This hive looked great so closed it up and moved it onto the new cinder blocks a foot away.

To be continued.....

February 9, 2010

Spring Flowers

 

The California poppies are really starting to bloom.  Bumblebees love these flowers.  




I took a walk this morning, the first really nice day of the year after the rains.  Everything is blooming are getting ready to.   I saw the bees on a flowering Jade plant.  The midwestern house plant I used to nurse along as a kid, often unsuccessfully, grows quite large here in San Francisco.   I have a few in my front yard that are about 4 feet tall and wide.  I kind of consider them a weed now.  But surprise surprise, the bees love them when they flower, so I won't be as hasty pulling them out. 




The bees also love rosemary, which is is full bloom right now.



This cherry tree was covered in bees.  But I still had to chase them around for these blurry shots.
  

 

February 8, 2010

Beekeeping Book

 

If I was all fancy, I would know how to make it so when you click on this image it would take you to a website.  But I am not and I don't.    So you're gonna have to do it the old fashioned way. 

I was excited to get an invitation to be in a beekeeping book written by a woman named Ashley English who writes on her blog Small Measure and also a weekly column for Design Sponge.  I filled out her questionnaire and maybe (fingers crossed) I can be one of the featured beekeepers.  Her blog is awesome and her other books look great.  I would be proud to be in one.  And even if I am not, I will probably buy one.  And maybe you will, too. 

February 5, 2010

Tasmania


My dear Tasmanian friend visited this week from New York and brought me a gift from her dad in Tasmania. He kept bees for a while and thought I should have this book.  It really meant a lot to me.  I met him when he came to visit San Francisco many years ago.  We had a great time at a trivia night held at a local pub.
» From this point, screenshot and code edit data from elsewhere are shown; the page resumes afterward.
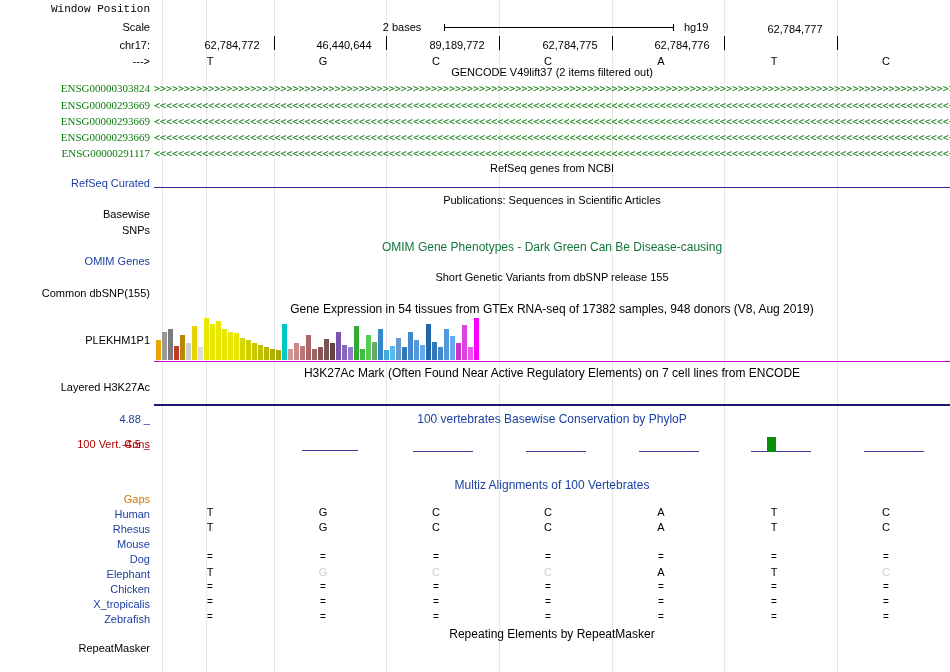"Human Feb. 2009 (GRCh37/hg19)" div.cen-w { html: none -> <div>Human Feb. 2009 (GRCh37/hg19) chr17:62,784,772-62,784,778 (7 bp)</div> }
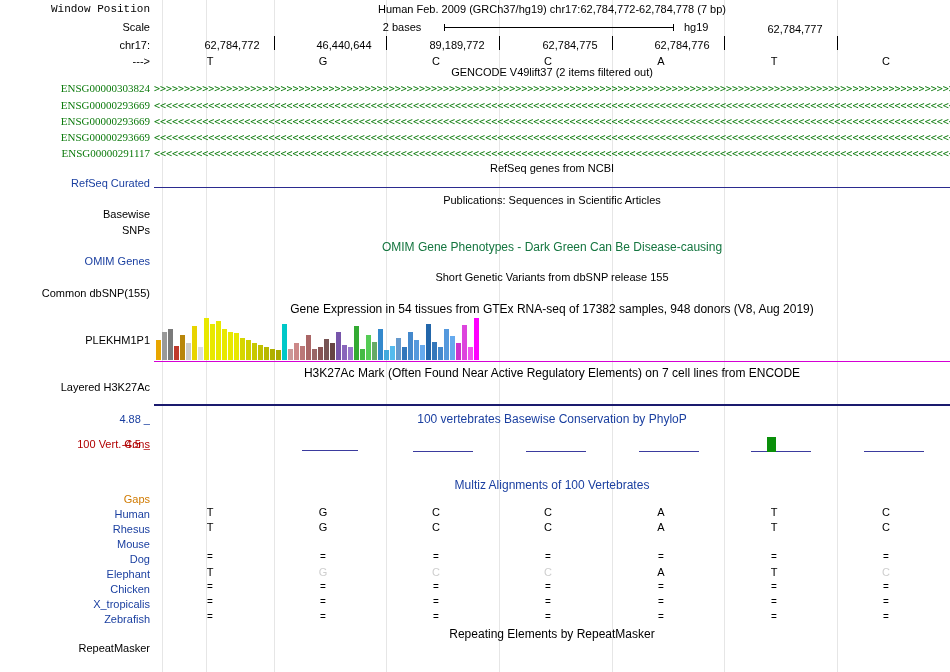"62,784,777" div.center { text-align: none -> right; top: 23px -> 50px }
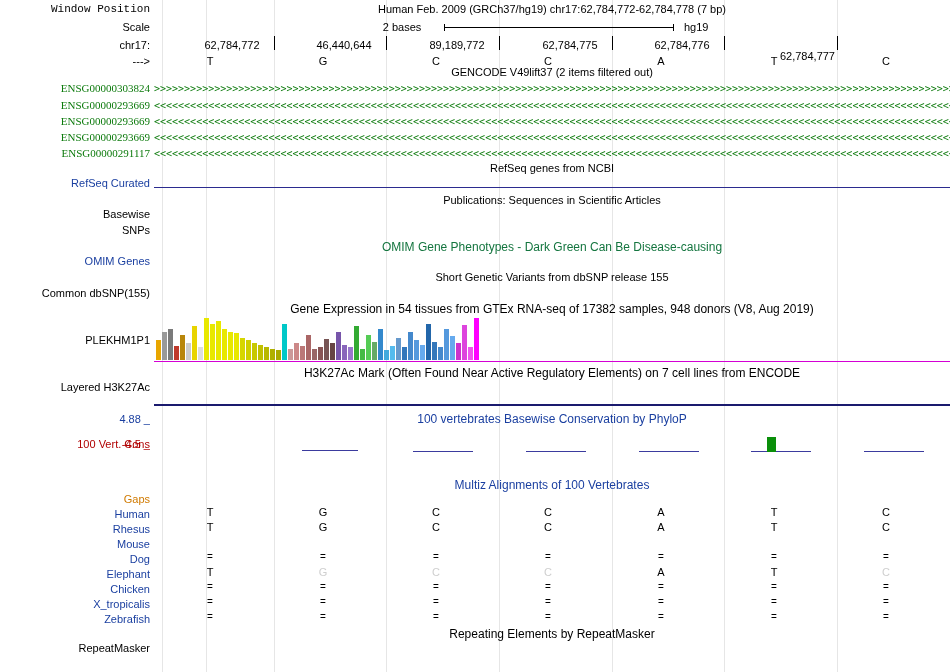"ENSG00000303824" .genelbl { font-family: Liberation Serif, serif -> none }
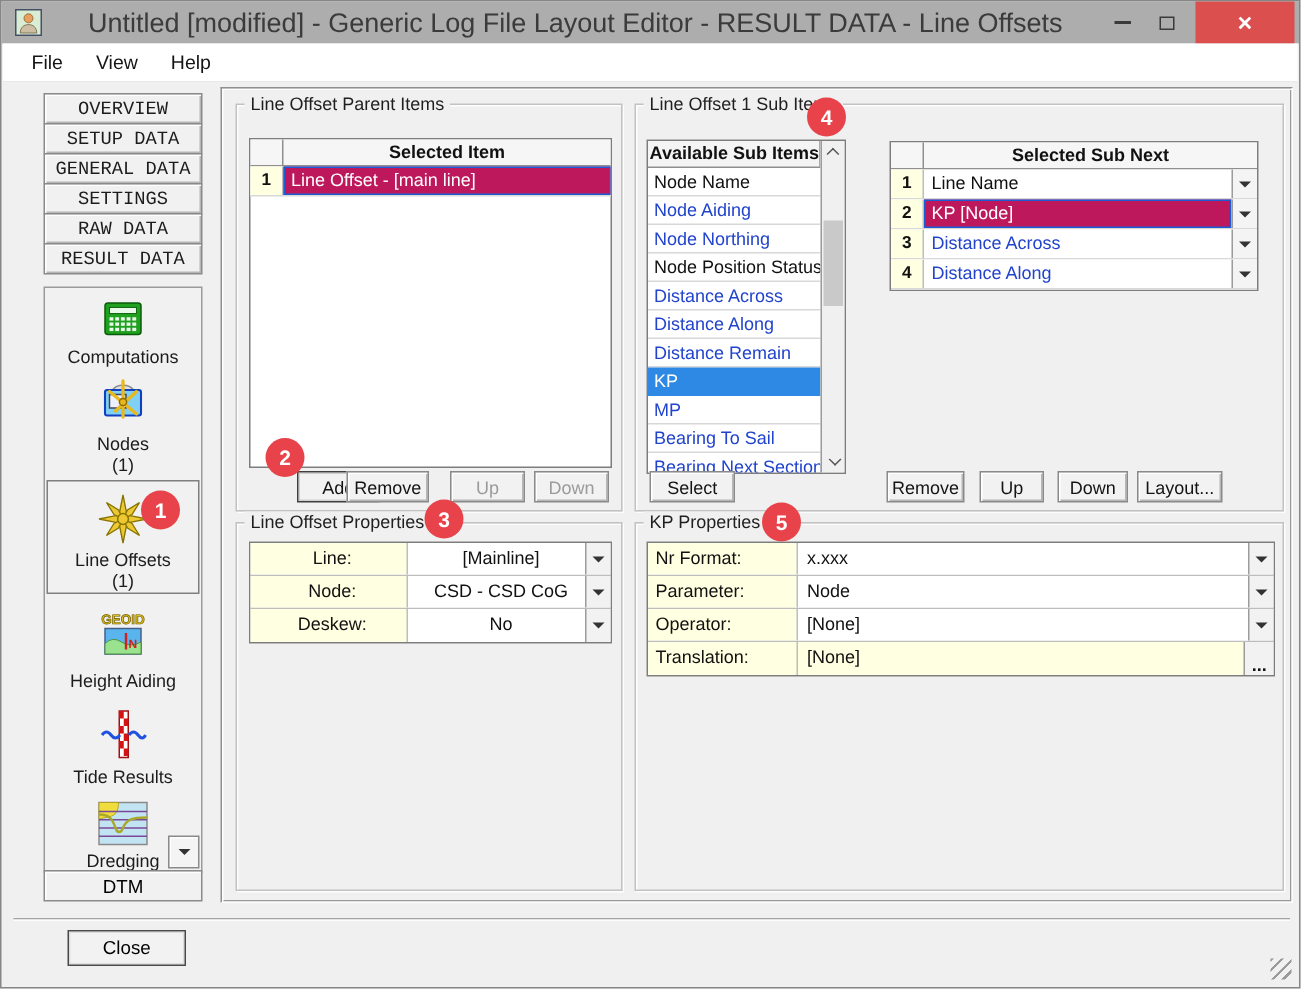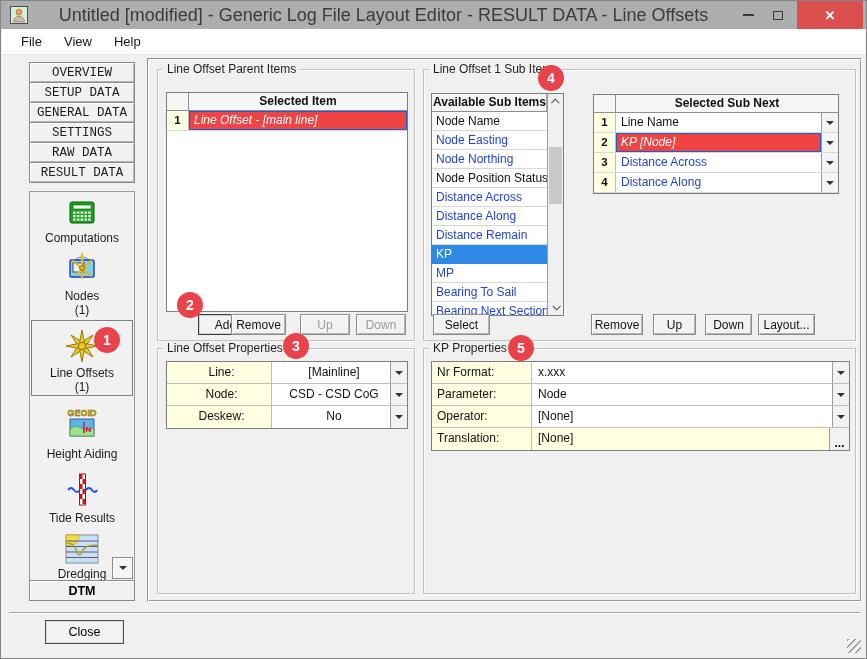"Line Offset - [main line]" .itrow.selrow .val-c { background: #ef4444 -> #be185d; font-style: italic -> none }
If not for him, we would have lost.  He knew every single answer to the questions about the Olympics.  They had booked a hotel on 6th and Market, an area notorious for drug dealers and sex workers and violent crime.  We were concerned that they would get a bad impression of our fair city, but all her dad noticed was the local wildlife:  pigeons, grackles, crows.  When he and his wife came to visit again, my friend took them to Big Sur for a few days.  I was working and could not go along, but I sent a bunch of natural history field guides along with them and hoped it would make their visit more pleasurable. 

I guess he remembered the kindness and returned the favor by sending me his beekeeping manual and permit.